══ Given data ══
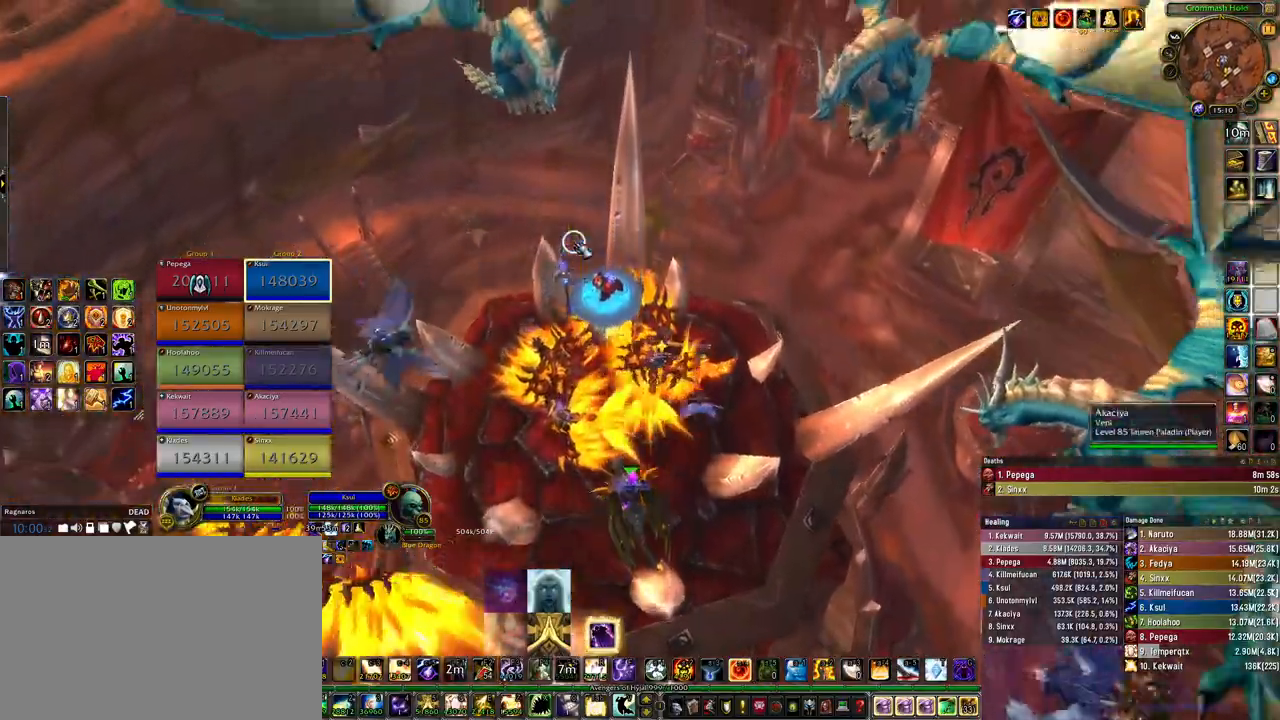
{"keys": ["w"], "mouse": ["right"], "events": [[133, "mouse_right", "down"]]}
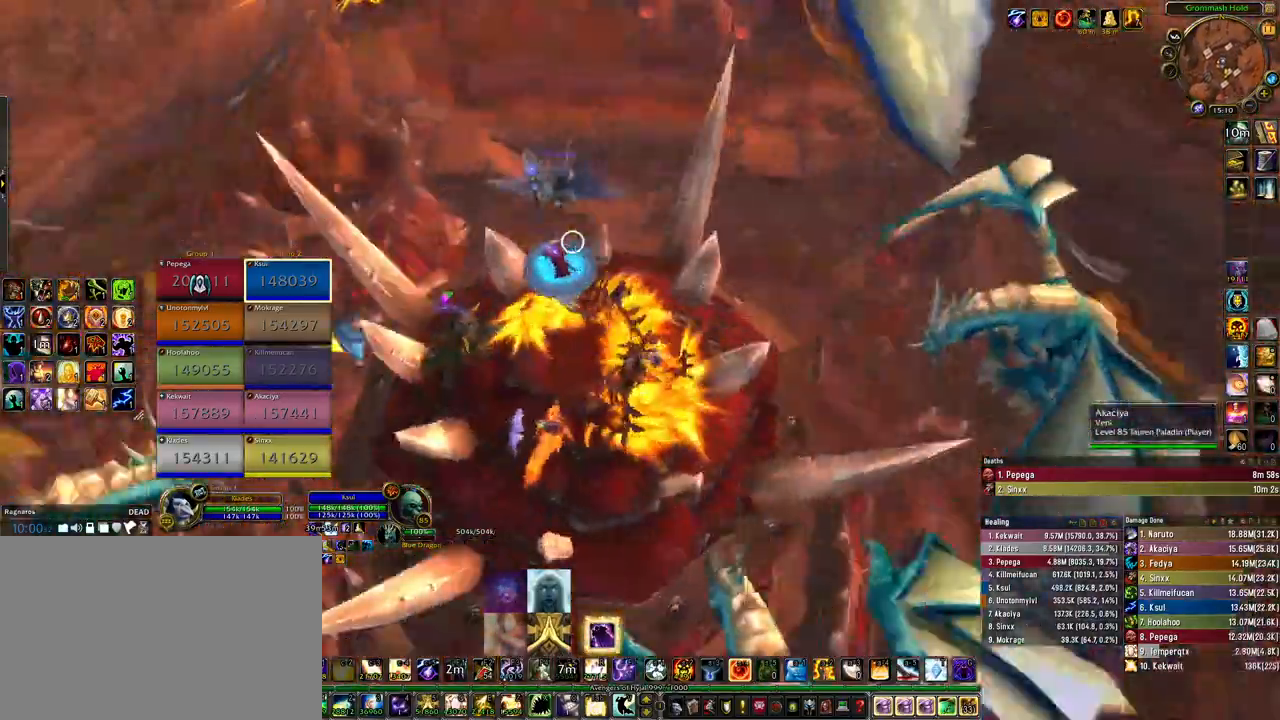
{"keys": ["w"], "mouse": ["right"], "events": []}
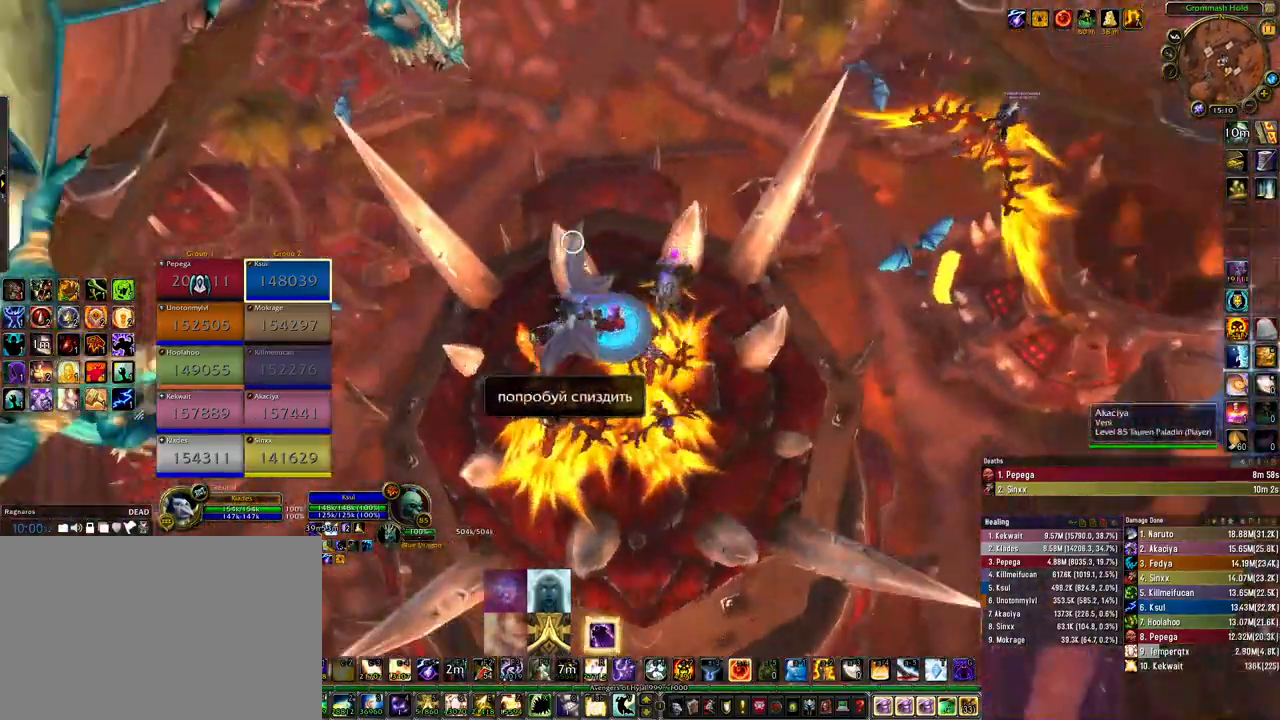
{"keys": ["space"], "mouse": ["right"], "events": [[467, "w", "up"], [500, "space", "down"]]}
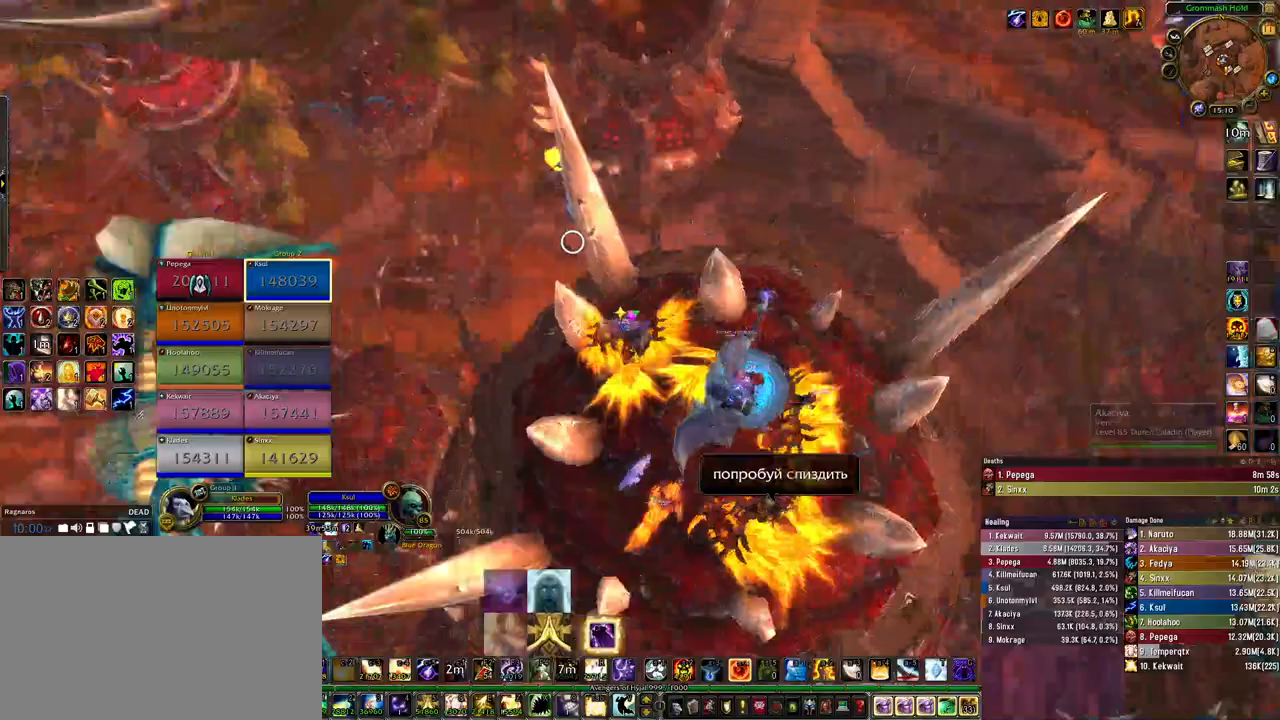
{"keys": ["d"], "mouse": ["right"], "events": [[333, "space", "up"], [433, "space", "down"], [500, "d", "down"], [500, "space", "up"]]}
═══
- Your goal: What is needed is an exact copy of the data, with the pictures removed.

- Reply:
{"keys": ["w"], "mouse": ["right"], "events": [[133, "mouse_right", "down"]]}
{"keys": ["w"], "mouse": ["right"], "events": []}
{"keys": ["space"], "mouse": ["right"], "events": [[467, "w", "up"], [500, "space", "down"]]}
{"keys": ["d"], "mouse": ["right"], "events": [[333, "space", "up"], [433, "space", "down"], [500, "d", "down"], [500, "space", "up"]]}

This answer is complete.